▸ Directions: Output each of the entries exactly, skipping every picture they contain.

▸ Record set:
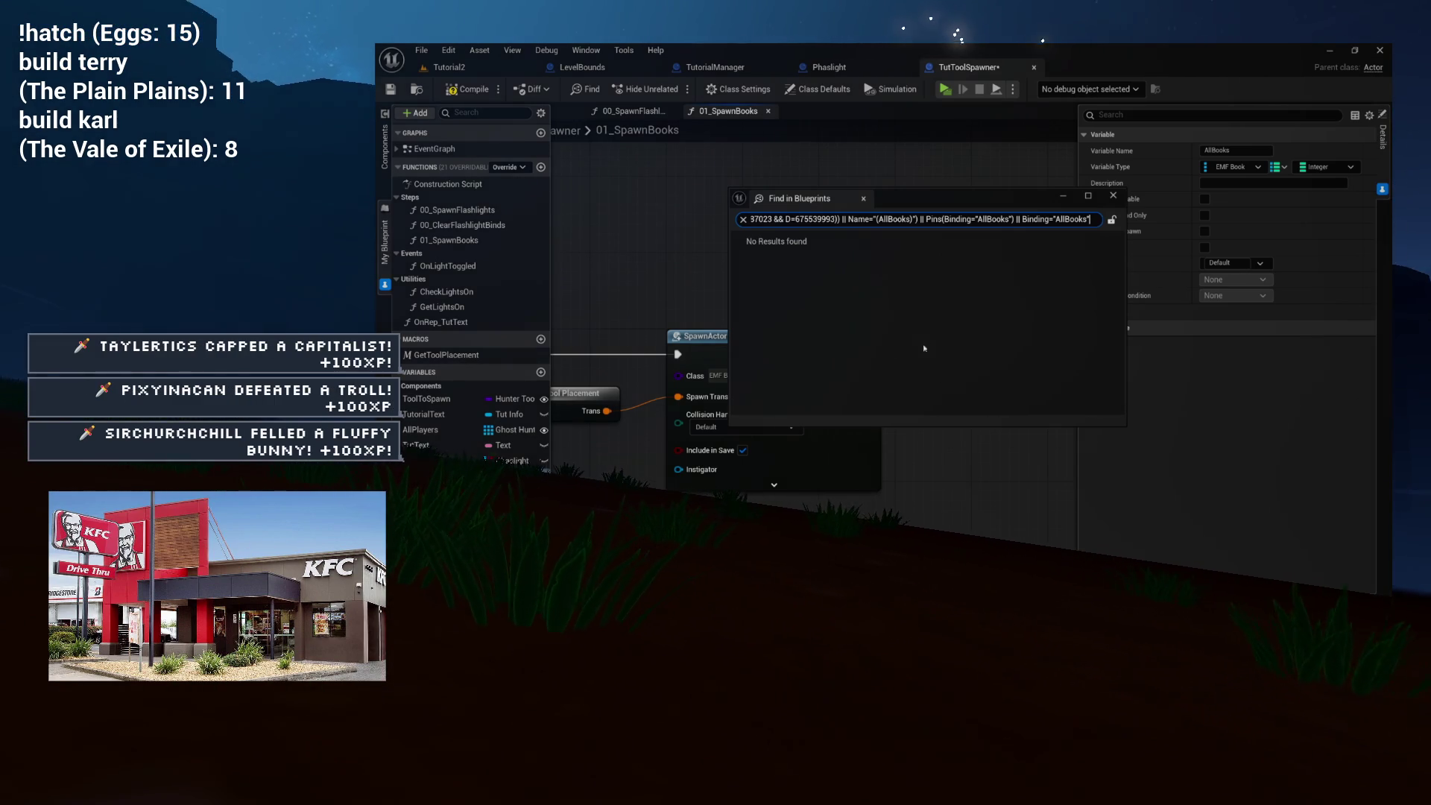
Close the search results window and nudge the All Books node slightly right.
mouse_move(906, 199)
mouse_down()
mouse_move(868, 228)
mouse_move(791, 223)
mouse_up()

▸ Response to the task:
Close the search results window and nudge the All Books node slightly right.
mouse_move(906, 199)
mouse_down()
mouse_move(868, 228)
mouse_move(791, 223)
mouse_up()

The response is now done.